1. Nella procedura di autenticazione della sottoscrizione dell’accettazione della candidatura,
l’indicazione del luogo in cui si è provveduto alla autenticazione è elemento essenziale e costitutivo
la cui omissione, già di per sé rilevante, assume una specifica incidenza sostanziale ove
all’autenticazione provveda un consigliere comunale. L’omessa indicazione del luogo di
autenticazione da parte di chi può esercitare il potere eccezionalmente attribuitogli dall’ordinamento
esclusivamente all’interno di un determinato territorio impedisce, infatti, di verificare la
legittimazione dell’agente e, quindi, la validità stessa della autenticazione. (1).
2. Non è ammesso il soccorso istruttorio di cui all’articolo 33 del decreto del Presidente della
Repubblica 16 maggio 1960, n. 570 in caso di omessa indicazione del luogo di autenticazione della
sottoscrizione dell’accettazione di candidatura, trattandosi di un vizio sostanziale e non meramente
formale che riguarda uno degli elementi costitutivi dell’autenticazione previsti dall’articolo 21,
comma 2, del decreto del Presidente della Repubblica 28 dicembre 2000, n. 445. (2).

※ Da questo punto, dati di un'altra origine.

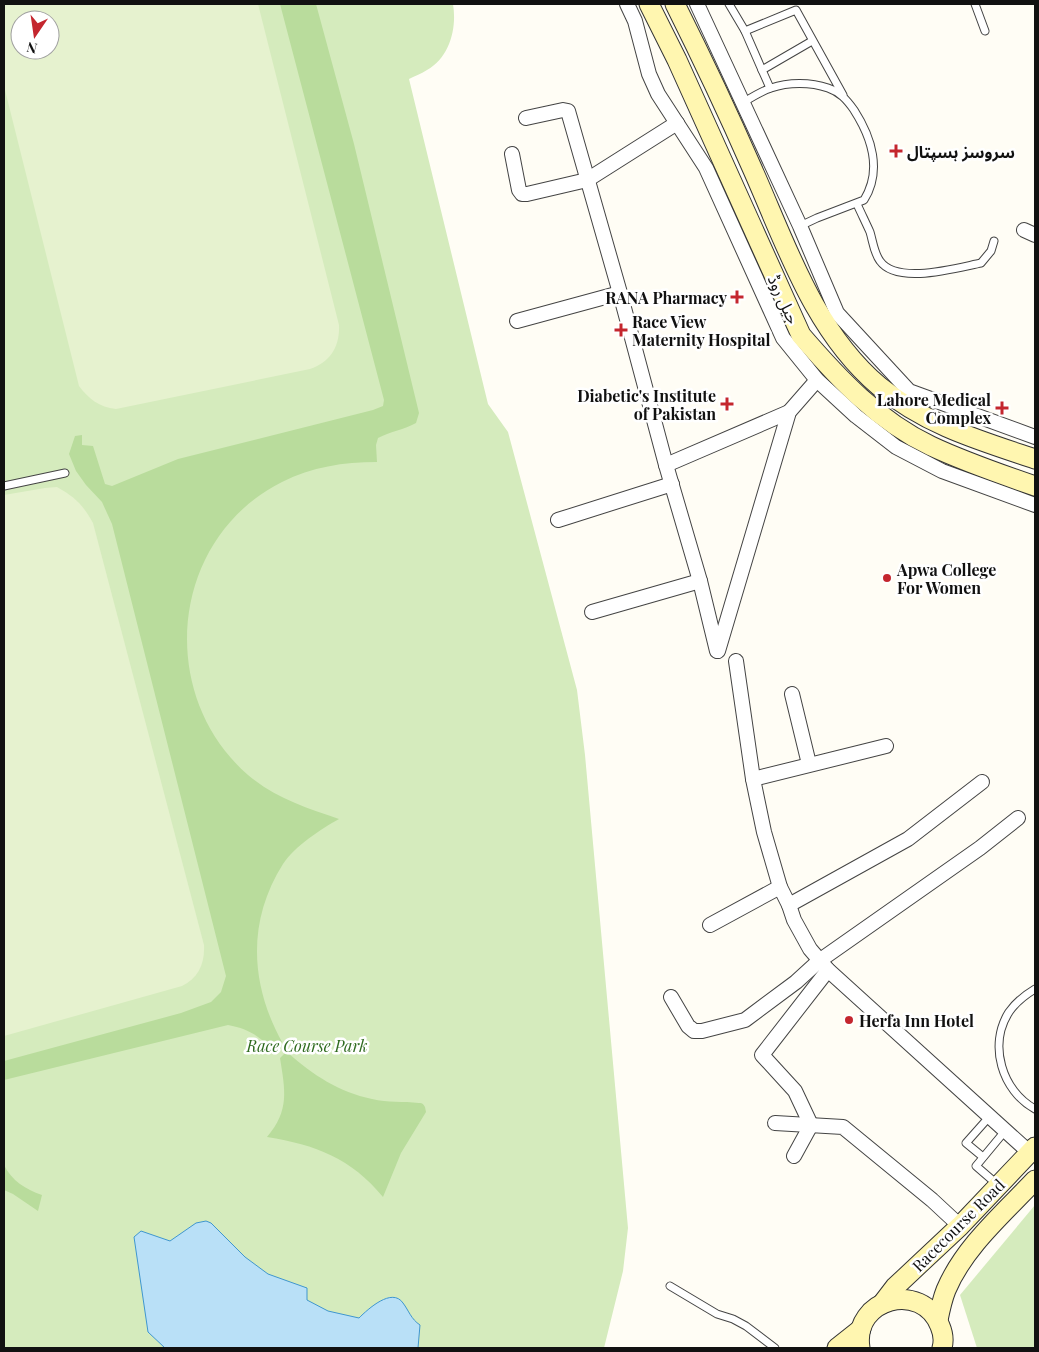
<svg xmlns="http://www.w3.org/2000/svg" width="1039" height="1352" viewBox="0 0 1039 1352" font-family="'Playfair Display','Noto Sans Arabic',serif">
<rect width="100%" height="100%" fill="#fffdf5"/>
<g fill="#d5ebbd" fill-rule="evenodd">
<path d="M 4,4 L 453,4 C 457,28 450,57 427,70 C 421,74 414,76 409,79 L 488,404 L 508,432 L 577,690 L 585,755 L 628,1228 L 623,1271 L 604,1348 L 4,1348 ZM 20,20 L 50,20 L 50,50 L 20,50 Z"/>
<path d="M 1035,1205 L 1035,1348 L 977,1348 L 960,1295 Z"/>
</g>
<g fill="#b9dc9c">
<path d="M 280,4 L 316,4 L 354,144 L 419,413 L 416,423 C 404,430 391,431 378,438 L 376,445 L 377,462 C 343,462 312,467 282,482 C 170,538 155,694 248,775 C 275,798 306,808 339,819 C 321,829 295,846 283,864 C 247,921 250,984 282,1042 L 279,1048 L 272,1049 C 257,1035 249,1029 228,1025 L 4,1080 L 4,1061 L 181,1013 L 211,1002 L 221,992 L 226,976 L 112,524 L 102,502 L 86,485 L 76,471 L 69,454 L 75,436 L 82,435 L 82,445 L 93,446 L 105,484 L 112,486 L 178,459 L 373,410 L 383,406 L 384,400 Z"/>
<path d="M 285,1053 L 288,1053 C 313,1075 339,1092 372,1099 C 388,1103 403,1101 419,1103 C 423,1103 423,1104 425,1107 L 426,1112 L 401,1153 L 383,1197 C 351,1158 316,1145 267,1137 C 290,1110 285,1090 280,1058 Z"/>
<path d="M 4,1165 C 12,1181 25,1189 42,1195 L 38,1211 L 13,1194 L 4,1190 Z"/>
</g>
<g fill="#e6f2cf" fill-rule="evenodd">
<path d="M 4,4 L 258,4 L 339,325 C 340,347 330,362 310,369 L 116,409 C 99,407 89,399 79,386 L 4,86 ZM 20,20 L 50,20 L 50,50 L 20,50 Z"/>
<path d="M 57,487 C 75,497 83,505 93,523 L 204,945 C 205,964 198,978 182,986 L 4,1036 L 4,495 L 45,488 Z"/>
</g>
<path fill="#b9e0f7" stroke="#3f96cf" d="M 206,1221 L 211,1223 L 245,1257 L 268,1274 L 307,1288 L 307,1300 L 328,1311 L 359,1318 C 368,1309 392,1287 403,1303 C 409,1311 411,1319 420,1325 L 418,1348 L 165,1348 L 148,1332 L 134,1237 L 141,1231 L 170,1241 L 196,1223 Z"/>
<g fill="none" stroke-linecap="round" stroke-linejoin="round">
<defs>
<g id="service">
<path d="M 729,4 L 745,31 L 762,70"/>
<path d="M 975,4 L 985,31"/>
<path d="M 745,31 L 796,10 L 843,95"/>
<path d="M 770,88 L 762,70 L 812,41"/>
<path d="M 744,102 C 752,97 762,91 771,88 C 788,82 811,82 828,88 C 840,92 847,100 854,110 C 872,138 882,171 864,200 L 817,218 L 800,226"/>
<path d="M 857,204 C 861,213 866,223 870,232 C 873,242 874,253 880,261 C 897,285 956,268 981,263 L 991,251 L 994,241"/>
<path d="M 4,486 L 65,473"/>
<path d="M 1035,989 C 1025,995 1016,1002 1009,1012 C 988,1045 1002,1091 1035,1109"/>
<path d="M 983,1157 L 966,1143 L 990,1116"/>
<path d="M 998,1185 L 976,1166 L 1005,1131"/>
<path d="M 670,1286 L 717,1314 L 733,1319 L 746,1326 L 775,1348"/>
</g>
<g id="minor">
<path d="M 627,4 L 635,21 L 649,74 L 658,94 L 706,168 L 783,338 L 817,380 L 856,416 L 896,447 L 942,471 L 1035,505"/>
<path d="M 697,4 L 800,226 L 837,313 L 909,391 L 1035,437"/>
<path d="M 526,118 L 563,110 L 568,111 L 620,293 L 666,465 L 700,581 L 717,651"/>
<path d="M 512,154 L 519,190 L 522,194 L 527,194 L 587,180 L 677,123"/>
<path d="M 1024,230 L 1035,235"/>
<path d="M 517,321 L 620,293"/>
<path d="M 666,465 L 789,412"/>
<path d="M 558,520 L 672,484"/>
<path d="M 592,612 L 700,581"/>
<path d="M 718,651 L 789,412 L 817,380"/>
<path d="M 736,661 L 753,779 L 764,832 L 780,887 L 789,905 L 794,920 L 810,949 L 828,970 L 1030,1153"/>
<path d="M 792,694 L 809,764"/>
<path d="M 753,779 L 886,746"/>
<path d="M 789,905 L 908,839 L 982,782"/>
<path d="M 710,925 L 780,887"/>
<path d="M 671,997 L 688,1026 L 694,1031 L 702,1031 L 745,1020 L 796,982 L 819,961 L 980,848 L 1018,818"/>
<path d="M 775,1123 L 843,1127 L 932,1200 L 960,1226"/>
<path d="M 794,1156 L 811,1125 L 795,1091 L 762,1055 L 828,970"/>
</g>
<g id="secondary">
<path d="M 649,4 L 677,60 L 801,335 C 838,378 878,421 931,446 C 965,462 1000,474 1035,486"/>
<path d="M 675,4 C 702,58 728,113 752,168 C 786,244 813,330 879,386 C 926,425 978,440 1035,459"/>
<path d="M 882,1304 L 895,1287 L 960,1226 L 1035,1147"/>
<path d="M 938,1320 C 940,1310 942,1300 946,1290 C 964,1247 1004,1213 1035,1180"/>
<path d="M 837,1348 L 861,1329"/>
<path d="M 860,1348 C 852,1298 922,1280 940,1326 C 943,1333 944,1341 942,1348"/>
</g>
</defs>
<use href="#service" stroke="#444" stroke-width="9"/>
<use href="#minor" stroke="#444" stroke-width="16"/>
<use href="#secondary" stroke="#333" stroke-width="21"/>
<use href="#service" stroke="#fff" stroke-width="7"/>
<use href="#minor" stroke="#fff" stroke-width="14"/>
<use href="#secondary" stroke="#fff6b0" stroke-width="19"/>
</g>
<g fill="#c4262e" stroke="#fff" stroke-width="2">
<path d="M893.5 143.5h5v5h5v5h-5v5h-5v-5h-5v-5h5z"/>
<path d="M734.5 289.5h5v5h5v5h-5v5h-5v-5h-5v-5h5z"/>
<path d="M618.5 322.5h5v5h5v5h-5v5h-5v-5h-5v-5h5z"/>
<path d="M724.5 396.5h5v5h5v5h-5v5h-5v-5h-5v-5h5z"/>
<path d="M999.5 400.5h5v5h5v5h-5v5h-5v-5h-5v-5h5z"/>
<circle cx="887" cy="578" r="5"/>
<circle cx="849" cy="1020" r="5"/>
</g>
<g text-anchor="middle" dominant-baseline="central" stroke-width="5" stroke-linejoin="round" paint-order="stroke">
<g font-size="16" font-weight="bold" fill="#111" stroke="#fff" text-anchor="start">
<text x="907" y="151">سروسز ہسپتال</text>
<text x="727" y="297" text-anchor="end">RANA Pharmacy</text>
<text x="632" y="321">Race View<tspan x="632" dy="18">Maternity Hospital</tspan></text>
<text x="716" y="395" text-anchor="end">Diabetic's Institute<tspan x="716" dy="18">of Pakistan</tspan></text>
<text x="991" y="399" text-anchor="end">Lahore Medical<tspan x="991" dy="18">Complex</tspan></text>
<text x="897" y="569">Apwa College<tspan x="897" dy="18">For Women</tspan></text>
<text x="859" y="1020">Herfa Inn Hotel</text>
</g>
<g font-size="16" fill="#111" stroke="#fff">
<text transform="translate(784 299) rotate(65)">جیل روڈ</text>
<text transform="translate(958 1225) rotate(-45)">Racecourse Road</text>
</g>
<g font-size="16" font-style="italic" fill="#2f6b1f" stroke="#fff">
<text x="307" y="1045">Race Course Park</text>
</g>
</g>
<rect width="1039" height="1352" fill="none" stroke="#111111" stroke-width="10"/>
<g transform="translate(35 35) rotate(193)"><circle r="24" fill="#ffffff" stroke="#a0a0a0"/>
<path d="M0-4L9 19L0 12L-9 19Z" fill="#c4262e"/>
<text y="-8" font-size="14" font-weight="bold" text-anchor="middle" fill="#111111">N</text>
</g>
</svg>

(1) Conformi: C.g.a., sez. giur., 30 maggio 2024, n. 390; Cons. Stato, sez. II, 26 aprile 2023, n. 4210; sez. III,
9 maggio 2019, n. 3022; 7 maggio 2019, n. 2941; sez. V, 15 maggio 2015, n. 2490 secondo cui ciascuno degli
elementi previsti dall’art. 21, comma 2, del decreto del Presidente della Repubblica 28 dicembre 2000, n. 445,
tra cui l’indicazione del luogo di autenticazione, costituisce elemento essenziale della procedura di
autenticazione.
(2) Conformi: Cons. Stato, sez. II, 26 aprile 2023, n. 4210; 25 maggio 2022, n. 4204 secondo cui il soccorso
istruttorio previsto dall’art. 33 del d.P.R. n. 570 del 1960 è applicabile solo in ipotesi eccezionali (caso fortuito,
forza maggiore, errore scusabile, fatto dell’amministrazione) e solo per vizi meramente formali.

TAR Calabria -Catanzaro, Sezione Prima, sentenza 2 maggio 2025 n. 787.